▸ WORK INSTRUCTION:
A verbatim copy of every record is needed.
Start of EXTRACTED DATA
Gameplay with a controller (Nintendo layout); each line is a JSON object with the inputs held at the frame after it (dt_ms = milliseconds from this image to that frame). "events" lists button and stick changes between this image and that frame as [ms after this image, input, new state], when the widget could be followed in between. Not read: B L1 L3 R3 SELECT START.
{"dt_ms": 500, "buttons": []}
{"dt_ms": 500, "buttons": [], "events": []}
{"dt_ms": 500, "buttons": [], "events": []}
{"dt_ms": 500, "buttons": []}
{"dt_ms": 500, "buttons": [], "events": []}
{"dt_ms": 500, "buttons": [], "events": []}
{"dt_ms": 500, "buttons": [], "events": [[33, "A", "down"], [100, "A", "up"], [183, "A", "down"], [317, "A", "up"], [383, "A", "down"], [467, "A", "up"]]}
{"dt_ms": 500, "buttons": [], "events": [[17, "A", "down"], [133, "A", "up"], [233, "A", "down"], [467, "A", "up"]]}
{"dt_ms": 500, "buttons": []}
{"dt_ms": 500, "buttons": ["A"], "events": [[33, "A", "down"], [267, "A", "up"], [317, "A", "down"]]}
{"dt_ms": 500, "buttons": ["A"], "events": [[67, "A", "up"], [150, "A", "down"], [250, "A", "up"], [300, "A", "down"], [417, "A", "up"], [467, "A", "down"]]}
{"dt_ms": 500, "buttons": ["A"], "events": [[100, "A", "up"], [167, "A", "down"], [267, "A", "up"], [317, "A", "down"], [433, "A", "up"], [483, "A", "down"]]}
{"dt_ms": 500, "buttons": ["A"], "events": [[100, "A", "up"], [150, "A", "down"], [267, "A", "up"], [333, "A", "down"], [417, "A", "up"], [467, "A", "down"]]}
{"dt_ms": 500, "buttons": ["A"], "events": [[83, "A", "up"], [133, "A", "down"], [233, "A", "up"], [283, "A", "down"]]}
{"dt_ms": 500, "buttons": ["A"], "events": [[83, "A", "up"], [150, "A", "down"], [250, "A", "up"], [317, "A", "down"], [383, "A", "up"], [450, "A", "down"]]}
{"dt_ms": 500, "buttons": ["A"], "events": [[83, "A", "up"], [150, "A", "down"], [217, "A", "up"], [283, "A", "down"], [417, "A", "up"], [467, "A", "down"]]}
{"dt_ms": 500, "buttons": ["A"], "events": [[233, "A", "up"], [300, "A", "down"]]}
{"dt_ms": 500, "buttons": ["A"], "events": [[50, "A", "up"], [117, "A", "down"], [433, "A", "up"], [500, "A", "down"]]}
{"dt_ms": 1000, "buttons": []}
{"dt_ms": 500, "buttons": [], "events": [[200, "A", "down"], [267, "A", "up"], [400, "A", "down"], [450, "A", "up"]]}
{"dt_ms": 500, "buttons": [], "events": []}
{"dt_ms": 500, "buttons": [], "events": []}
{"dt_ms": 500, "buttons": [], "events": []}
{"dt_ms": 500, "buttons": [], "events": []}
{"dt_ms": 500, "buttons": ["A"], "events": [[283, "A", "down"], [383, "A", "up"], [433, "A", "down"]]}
End of EXTRACTED DATA
▸ EXERCISE OUTPUT:
Gameplay with a controller (Nintendo layout); each line is a JSON object with the inputs held at the frame after it (dt_ms = milliseconds from this image to that frame). "events" lists button and stick changes between this image and that frame as [ms after this image, input, new state], when the widget could be followed in between. Not read: B L1 L3 R3 SELECT START.
{"dt_ms": 500, "buttons": []}
{"dt_ms": 500, "buttons": [], "events": []}
{"dt_ms": 500, "buttons": [], "events": []}
{"dt_ms": 500, "buttons": []}
{"dt_ms": 500, "buttons": [], "events": []}
{"dt_ms": 500, "buttons": [], "events": []}
{"dt_ms": 500, "buttons": [], "events": [[33, "A", "down"], [100, "A", "up"], [183, "A", "down"], [317, "A", "up"], [383, "A", "down"], [467, "A", "up"]]}
{"dt_ms": 500, "buttons": [], "events": [[17, "A", "down"], [133, "A", "up"], [233, "A", "down"], [467, "A", "up"]]}
{"dt_ms": 500, "buttons": []}
{"dt_ms": 500, "buttons": ["A"], "events": [[33, "A", "down"], [267, "A", "up"], [317, "A", "down"]]}
{"dt_ms": 500, "buttons": ["A"], "events": [[67, "A", "up"], [150, "A", "down"], [250, "A", "up"], [300, "A", "down"], [417, "A", "up"], [467, "A", "down"]]}
{"dt_ms": 500, "buttons": ["A"], "events": [[100, "A", "up"], [167, "A", "down"], [267, "A", "up"], [317, "A", "down"], [433, "A", "up"], [483, "A", "down"]]}
{"dt_ms": 500, "buttons": ["A"], "events": [[100, "A", "up"], [150, "A", "down"], [267, "A", "up"], [333, "A", "down"], [417, "A", "up"], [467, "A", "down"]]}
{"dt_ms": 500, "buttons": ["A"], "events": [[83, "A", "up"], [133, "A", "down"], [233, "A", "up"], [283, "A", "down"]]}
{"dt_ms": 500, "buttons": ["A"], "events": [[83, "A", "up"], [150, "A", "down"], [250, "A", "up"], [317, "A", "down"], [383, "A", "up"], [450, "A", "down"]]}
{"dt_ms": 500, "buttons": ["A"], "events": [[83, "A", "up"], [150, "A", "down"], [217, "A", "up"], [283, "A", "down"], [417, "A", "up"], [467, "A", "down"]]}
{"dt_ms": 500, "buttons": ["A"], "events": [[233, "A", "up"], [300, "A", "down"]]}
{"dt_ms": 500, "buttons": ["A"], "events": [[50, "A", "up"], [117, "A", "down"], [433, "A", "up"], [500, "A", "down"]]}
{"dt_ms": 1000, "buttons": []}
{"dt_ms": 500, "buttons": [], "events": [[200, "A", "down"], [267, "A", "up"], [400, "A", "down"], [450, "A", "up"]]}
{"dt_ms": 500, "buttons": [], "events": []}
{"dt_ms": 500, "buttons": [], "events": []}
{"dt_ms": 500, "buttons": [], "events": []}
{"dt_ms": 500, "buttons": [], "events": []}
{"dt_ms": 500, "buttons": ["A"], "events": [[283, "A", "down"], [383, "A", "up"], [433, "A", "down"]]}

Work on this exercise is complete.